Cada documento, cada rastro de evidencia que emerge de las mazmorras de al-Assad es una parte de una vida y una oportunidad de cierre para alguien que sufre durante demasiado tiempo: las últimas palabras de un padre, el paradero final de un hijo, el destino de una madre. Tenemos que conservar cada una de estas huellas, estas impresiones de la vida, porque perderlas sería como perder de nuevo a nuestros seres queridos.
Hoy en día, lo que necesitamos son especialistas que se pongan a trabajar, recopilen, examinen y preserven pruebas; necesitamos que este trabajo se haga con urgencia y meticulosidad para que podamos encontrar respuestas ahora y, finalmente, lograr justicia en los meses y años venideros.
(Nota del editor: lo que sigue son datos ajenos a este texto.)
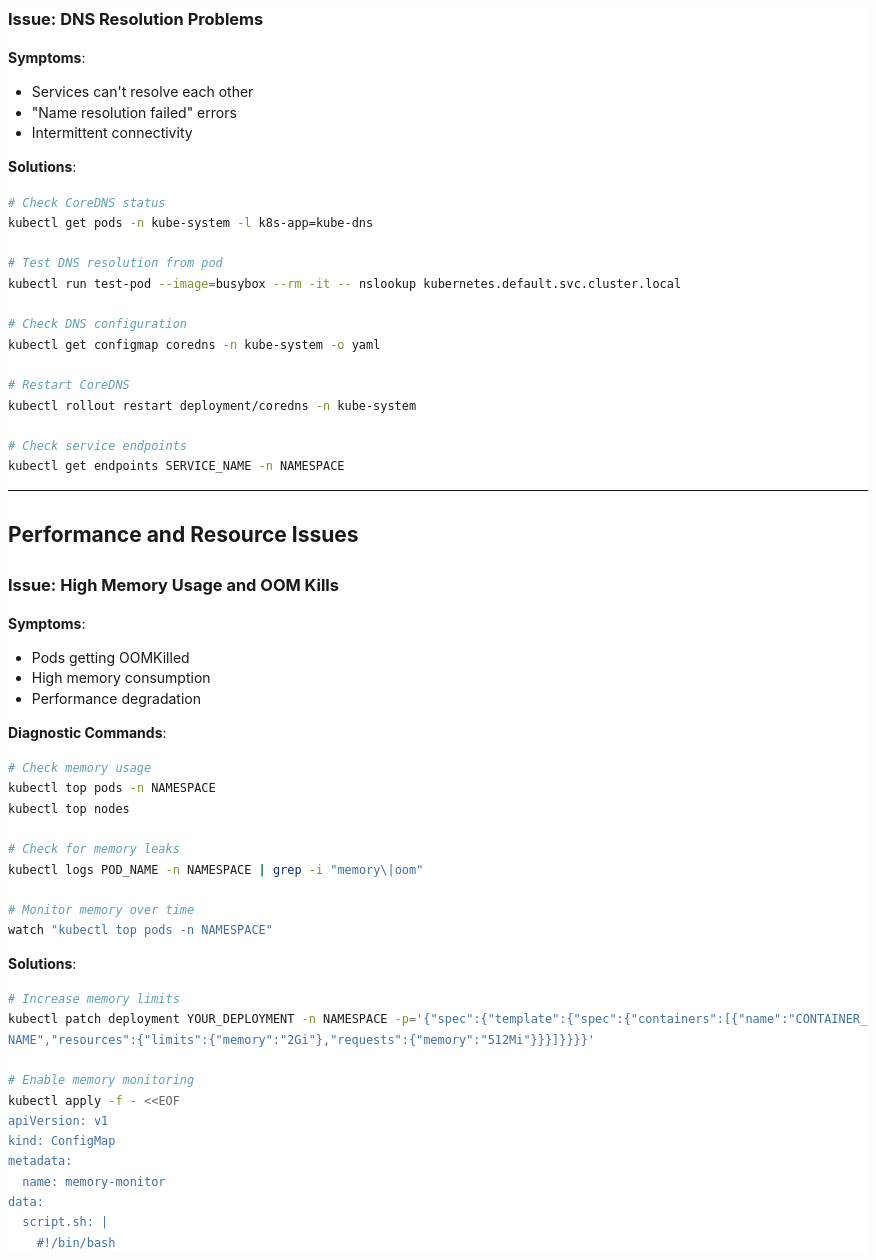 ### Issue: DNS Resolution Problems

**Symptoms**:
- Services can't resolve each other
- "Name resolution failed" errors
- Intermittent connectivity

**Solutions**:
```bash
# Check CoreDNS status
kubectl get pods -n kube-system -l k8s-app=kube-dns

# Test DNS resolution from pod
kubectl run test-pod --image=busybox --rm -it -- nslookup kubernetes.default.svc.cluster.local

# Check DNS configuration
kubectl get configmap coredns -n kube-system -o yaml

# Restart CoreDNS
kubectl rollout restart deployment/coredns -n kube-system

# Check service endpoints
kubectl get endpoints SERVICE_NAME -n NAMESPACE
```

---

## Performance and Resource Issues

### Issue: High Memory Usage and OOM Kills

**Symptoms**:
- Pods getting OOMKilled
- High memory consumption
- Performance degradation

**Diagnostic Commands**:
```bash
# Check memory usage
kubectl top pods -n NAMESPACE
kubectl top nodes

# Check for memory leaks
kubectl logs POD_NAME -n NAMESPACE | grep -i "memory\|oom"

# Monitor memory over time
watch "kubectl top pods -n NAMESPACE"
```

**Solutions**:
```bash
# Increase memory limits
kubectl patch deployment YOUR_DEPLOYMENT -n NAMESPACE -p='{"spec":{"template":{"spec":{"containers":[{"name":"CONTAINER_NAME","resources":{"limits":{"memory":"2Gi"},"requests":{"memory":"512Mi"}}}]}}}}'

# Enable memory monitoring
kubectl apply -f - <<EOF
apiVersion: v1
kind: ConfigMap
metadata:
  name: memory-monitor
data:
  script.sh: |
    #!/bin/bash
```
Nosotros, los familiares de los desaparecidos, no podemos buscar solos. El trauma de no saber dónde está tu ser querido, si está vivo o muerto, te consume. Limita tu capacidad para continuar la lucha. Y descubrir la verdad sobre nuestros seres queridos desaparecidos tampoco es nuestra única tarea. Mientras buscamos a nuestros hermanos, padres, esposos, madres y hermanas, también estamos tratando de encontrar formas de reconstruir, de cuidar a los niños que han perdido a sus padres y de asegurarnos de que este dolor no consuma a la próxima generación.
La justicia no es un lujo; es la única manera en que podemos comenzar a sanar. Sin respuestas y sin rendición de cuentas para quienes orquestaron y llevaron a cabo esta pesadilla, no habrá paz.
Tuve que abandonar Siria después de la desaparición de mi hermano. Durante años no pude volver a buscarlo, pero ahora finalmente puedo. El vídeo de Youssef –o de un hombre que se parece mucho a él– me ha dado esperanza y una razón para actuar. Ahora regresaré a Siria para seguir todas las pistas, para hacer las preguntas que no he podido hacer durante años y para caminar por los lugares que alguna vez estuvieron cerrados. Esta puede ser mi única oportunidad de saber si está vivo o si hay una tumba donde finalmente puedo despedirme.
Pero nosotros, las familias de los desaparecidos, no podemos ni debemos hacer este trabajo solos. Necesitamos ayuda, necesitamos apoyo. Y necesitamos expertos y especialistas que tomen la iniciativa.
La comunidad internacional y los líderes de esta frágil transición no deben olvidar a los detenidos y sus familias mientras trazan un nuevo camino para nuestro país. Hemos vivido en silencio durante demasiado tiempo. Ahora exigimos lo que nos corresponde por derecho: respuestas, justicia y dignidad.
Las opiniones expresadas en este artículo son las del autor y no reflejan necesariamente la postura editorial de Al Jazeera.